As use of statistical analysis in enterprise applications increasing, database vendors started to implement new statistical techniques from scratch in the RDBMS, which leads to a lengthy and complex development process. This paper proposes Bismarck, a unified architecture that can implement various machine learning analytics in existing RDBMS systems.
This paper identifies a classical algorithm from the mathematical programming cannon, called incremental gradient descent (IGD), which is used to solve convex programming problems, has a data-access pattern that is essentially identical to the data access pattern of any SQL aggregation function, e.g., an SQL AVG. This paper leverages this observation and built a unified architecture which shows that one can implement IGD for different models using the user-defined aggregate features that are available inside every major RDBMS. Analytical tasks that can be implemented include Logistic Regression, Support Vector Machine Classifier, Recommendation (LMF), Labeling (CRF), Kalman Filters, Portfolio Optimization, etc.
This paper shows that this approach is 2–4x faster than existing in-database analytic tools for simple tasks and for some newly added tasks such as matrix factorization, order of magnitude faster.

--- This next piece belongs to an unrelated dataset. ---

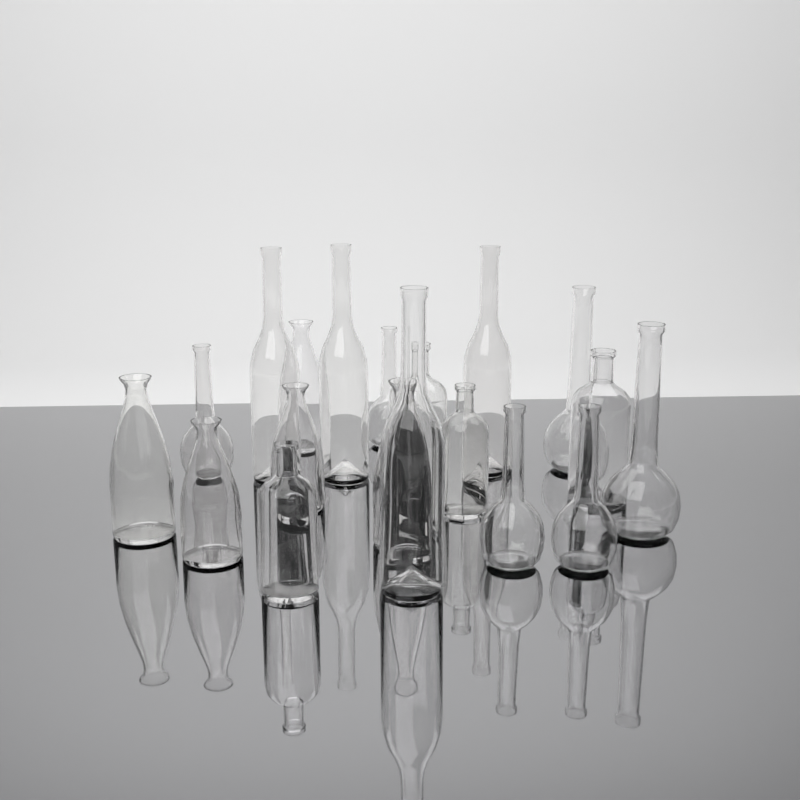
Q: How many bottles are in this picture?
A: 19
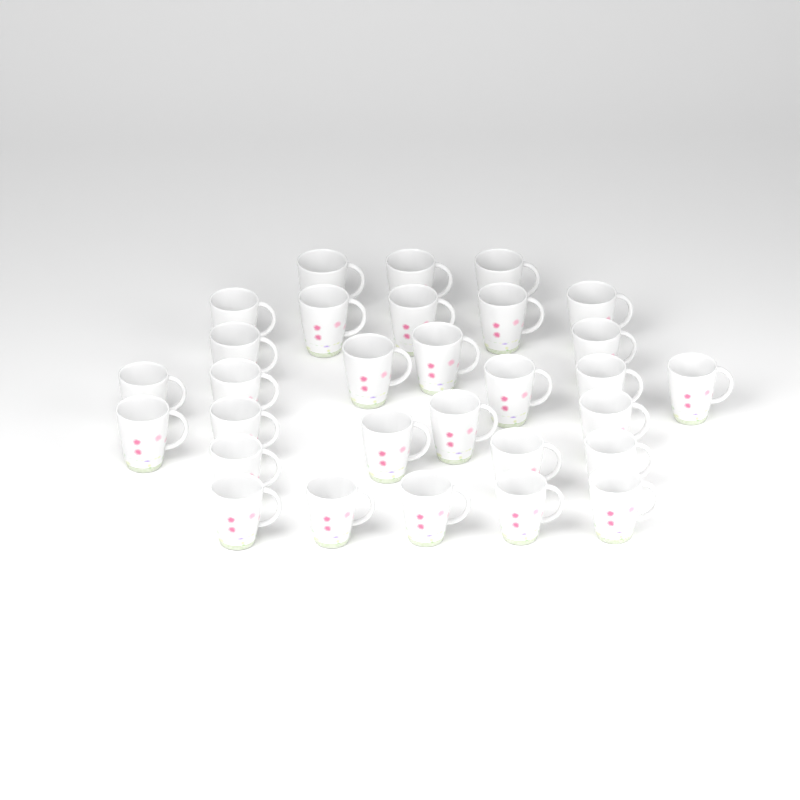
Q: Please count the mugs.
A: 30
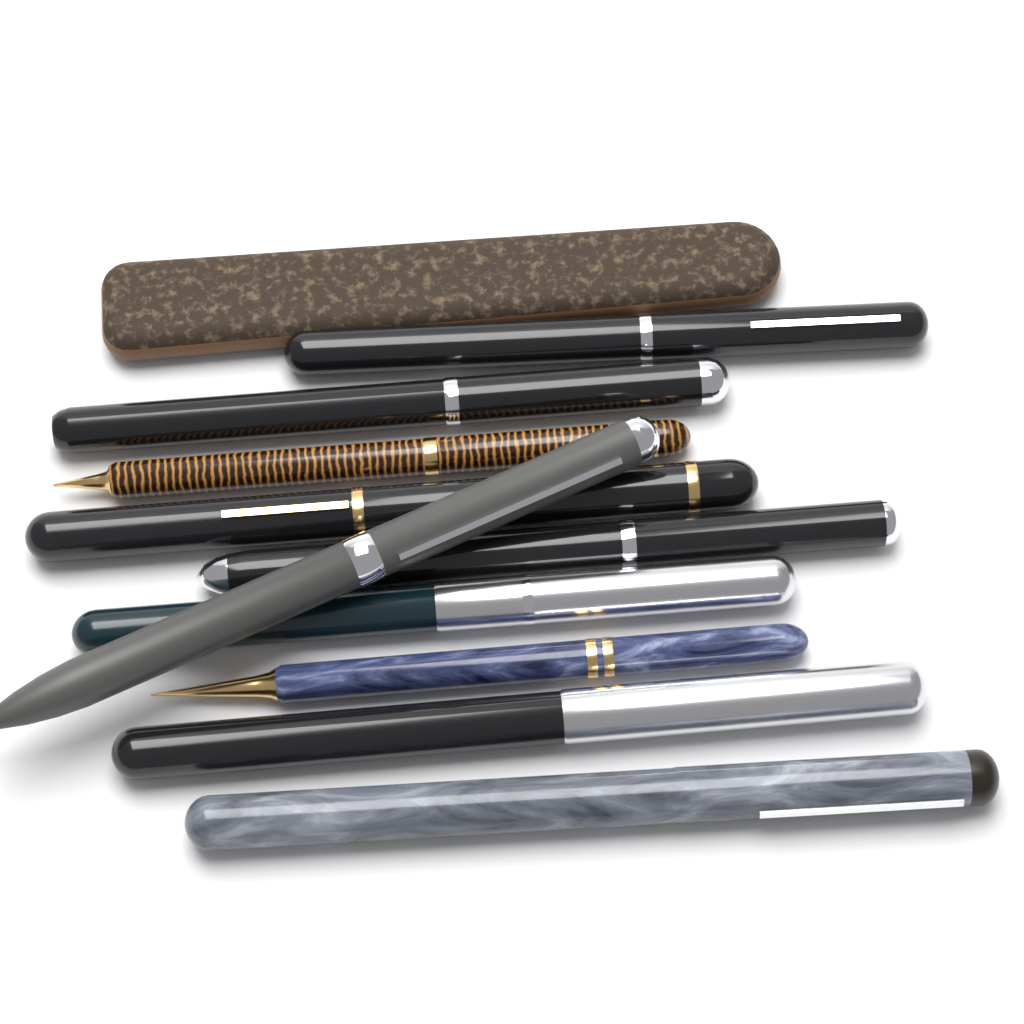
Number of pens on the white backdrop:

Although the method proposed by this paper is both more efficient to implement than existing approaches (building analytics tools from scratch for RDBMS), and faster to solve the same problems. I have some doubt on how easy the programming interface will be of different machine learning models for end developers. Will analyst buy programming in SQL for these complex models, are these models flexible enough to cover different requirements on different kinds of data?